I knew what this implied. What she meant with those words were that she was done with drugs too. After high school, we went on a steep downward spiral towards the end line of our lives. We knew what these drugs were doing to our bodies. We knew what would happen if we continued to use and use. The life of her and I would be vastly cut short.

Heroin is a dangerous drug. It hooks people who take it incredibly. Once tried, the high from it felt as if if was the hand of Earth petting you as lie awake. The most comforting I felt were my highs. But there were too many lows that will come with it. Heroin will eat your body up from the inside and leave you a shell of your former self. It is highly addictive and is something that should never ever be thought of to try ever. The strength of the drug is too strong for many people to overcome. Too many people will spend their short lives addicted to it, and I’m glad Callie and I had decided against it.
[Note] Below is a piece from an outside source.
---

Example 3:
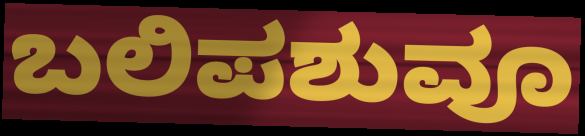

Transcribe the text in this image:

ಬಲಿಪಶುವೂ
The following week, Callie and I comforted each other through our withdrawals. They were tough, and they hurt very bad. We were chronic H users for a solid year where it would not just be using every day, it would be taking many many highs to our day, and nearly being in a haze our entire year on it. Because of the major chronic use, the withdrawals were fierce.
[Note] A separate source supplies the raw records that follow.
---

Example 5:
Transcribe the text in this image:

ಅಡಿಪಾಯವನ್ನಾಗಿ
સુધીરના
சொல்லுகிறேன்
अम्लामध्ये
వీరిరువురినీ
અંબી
Callie and I made one another’s food, comforted one another, and did whatever we could to keep each sane of mind during this period. When I was feeling better and Callie was hurting, I began talking to her about what kind of goals I had in mind for the rest of life. I told Callie that in this day and age, with proper finances, proper state of mind, and proper living circumstances, there is not telling how long our generation of humans could go on to live. We both agreed that our education was poor, but we understood something many people did not. We understood the forces in charge, and what kind of mindset it takes to get wealthy so we could live long lives. I told Callie that I wanted to hustle everyday. Rather than spending the 100 hours a week that Callie and I were wasting, why don’t we put our minds together and spend that time being productive. We could eat right, workout, gain knowledge, work on our social skills, and especially raise funds. Callie and I had always talked about leaving the country and going up to live in some mountains somewhere, but we both knew that to get to that level, you need some sort of money, and we had none. As dirty welfare recipients, we were truly the scum of the earth not doing anything to contribute to society at that point. If we wanted to get out of this welfare receiving situation we, we would really have to put our mind together to figure out how to make something out of the nothing circumstance that we were in.